-------- Passage --------

Barclays PLC is a major bank operating in Europe, the United States, West Asia, Latin America, Australia, Asia and Africa. It operates through its subsidiary Barclays Bank PLC. The bank has registered assets worth $1,951.041 billion. It is also the sponsor of the English Premier League. Forbes Global 2000 ranked Barclays PLC as the 18th largest company in the world in 2007. The bank’s roots can be traced back to 1690 in London. It borrowed its name from Alexander and David Barclay, who provided credit to slave traders. Barclays being a member of the global ATM Alliance, its customers can use ATMs of other banks free of charge.

BNP Paribas is a major European bank. It was created on May 23, 2000 through the merger of Banque Nationale de Paris and Paribas. As on January 31, the bank’s assets stood at $1,899.186 billion. Its history can be traced back to 1869, when a group of bankers and investors, including Adrien Delahante, Edmond Joubert and Henri Cernuschi, founded the Banque de Paris. The bank employs 162,700 people and operates in 87 countries. The bank is active in the finance, investment and asset management markets.

The Royal Bank of Scotland Group Plc, Edinburgh, UK, is the largest banking group in Scotland and the fifth largest in the world by market capitalization. As on January 31, the bank’s assets stood at $1,705.680 billion. The bank originated from the Equivalent Society set up by investors in the bankrupt Company of Scotland. The Society was formed to protect the compensation the investors received as part of the arrangements of the 1707 Acts of Union.

--------

* Complete the following
A - List every individual person named in the passage on large banks.
B - Answer these questions from the passage on large banks:
(i) In what year and city can Barclays trace its roots?
(ii) In how many countries does BNP Paribas operate?
(iii) Where does The Royal Bank of Scotland Group rank in the world by market capitalization?
C - Continue the passage on large banks from its last sentence.

-------- Supplied entries --------

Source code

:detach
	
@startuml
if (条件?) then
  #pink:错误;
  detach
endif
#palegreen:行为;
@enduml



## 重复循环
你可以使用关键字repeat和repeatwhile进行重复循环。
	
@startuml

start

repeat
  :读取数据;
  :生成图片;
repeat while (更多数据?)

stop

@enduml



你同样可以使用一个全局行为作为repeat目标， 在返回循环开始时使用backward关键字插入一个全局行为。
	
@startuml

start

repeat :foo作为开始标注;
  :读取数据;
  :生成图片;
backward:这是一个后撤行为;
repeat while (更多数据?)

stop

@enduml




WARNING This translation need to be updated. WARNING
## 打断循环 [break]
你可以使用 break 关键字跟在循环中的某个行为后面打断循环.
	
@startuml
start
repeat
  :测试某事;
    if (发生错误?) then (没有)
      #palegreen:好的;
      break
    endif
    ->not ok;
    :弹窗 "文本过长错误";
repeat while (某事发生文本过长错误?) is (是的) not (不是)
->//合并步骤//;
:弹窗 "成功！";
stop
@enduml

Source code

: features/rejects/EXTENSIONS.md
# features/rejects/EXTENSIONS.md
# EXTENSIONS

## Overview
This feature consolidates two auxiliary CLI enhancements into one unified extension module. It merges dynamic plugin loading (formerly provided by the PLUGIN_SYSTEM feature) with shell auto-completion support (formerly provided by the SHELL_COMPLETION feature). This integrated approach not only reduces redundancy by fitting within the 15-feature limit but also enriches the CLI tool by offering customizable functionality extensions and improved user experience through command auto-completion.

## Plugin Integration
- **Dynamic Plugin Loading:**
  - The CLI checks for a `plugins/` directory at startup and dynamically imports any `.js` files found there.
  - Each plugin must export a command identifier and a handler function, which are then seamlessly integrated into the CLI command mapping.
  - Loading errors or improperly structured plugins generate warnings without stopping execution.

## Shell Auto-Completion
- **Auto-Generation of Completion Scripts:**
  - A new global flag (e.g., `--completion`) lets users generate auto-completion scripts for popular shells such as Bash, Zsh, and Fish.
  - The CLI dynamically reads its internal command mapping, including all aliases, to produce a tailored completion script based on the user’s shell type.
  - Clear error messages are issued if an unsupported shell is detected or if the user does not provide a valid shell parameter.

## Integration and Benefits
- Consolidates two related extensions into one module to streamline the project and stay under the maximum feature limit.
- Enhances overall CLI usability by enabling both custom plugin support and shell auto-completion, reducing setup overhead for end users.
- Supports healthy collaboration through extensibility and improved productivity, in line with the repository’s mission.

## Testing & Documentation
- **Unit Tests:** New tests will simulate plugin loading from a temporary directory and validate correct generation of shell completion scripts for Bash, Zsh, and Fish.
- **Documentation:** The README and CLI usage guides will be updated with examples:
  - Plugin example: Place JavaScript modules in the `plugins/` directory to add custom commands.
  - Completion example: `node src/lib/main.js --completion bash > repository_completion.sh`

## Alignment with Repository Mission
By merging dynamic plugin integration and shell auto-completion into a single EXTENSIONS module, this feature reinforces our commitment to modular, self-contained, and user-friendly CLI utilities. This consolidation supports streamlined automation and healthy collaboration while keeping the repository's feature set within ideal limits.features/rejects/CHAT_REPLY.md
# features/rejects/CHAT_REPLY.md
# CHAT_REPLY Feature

--------

* Written responses
A -
Alexander Barclay
David Barclay
Adrien Delahante
Edmond Joubert
Henri Cernuschi

B -
(i) 1690, in London
(ii) 87
(iii) Fifth largest

C -
Credit Agricole SA is the largest retail banking group in France and the eighth largest in the world, according to The Banker magazine. On January 31, the bank’s assets stood at $1,663.101 billion. Through its subsidiaries, Credit Agricole SA is involved in the following services: Retail banking, International retail banking, specialized financial services, asset management, insurance and private banking, corporate and investment banking.

Deutsche Bank AG is headquartered in Frankfurt. It employs more than 78,000 people in 76 countries. As on January 31, the bank’s asset stood at $1,485.008 billion. Deutsche Bank was founded in Germany in 1870 as a bank for foreign trade in Berlin by private banker Adelbert Delbruck and politician Ludwig Bamberger.

The Bank of Tokyo-Mitsubishi UFJ Ltd came into being with the merger of The Bank of Tokyo-Mitsubishi, Limited and UFJ Bank Limited. As on January 31, the bank’s assets stood at $1,362.598 billion. The bank, through its several subsidiaries, performs the following activities: commercial banking, trust banking, securities dealing, leasing, venture capital deals, factoring, research and consulting, securities custody service, etc.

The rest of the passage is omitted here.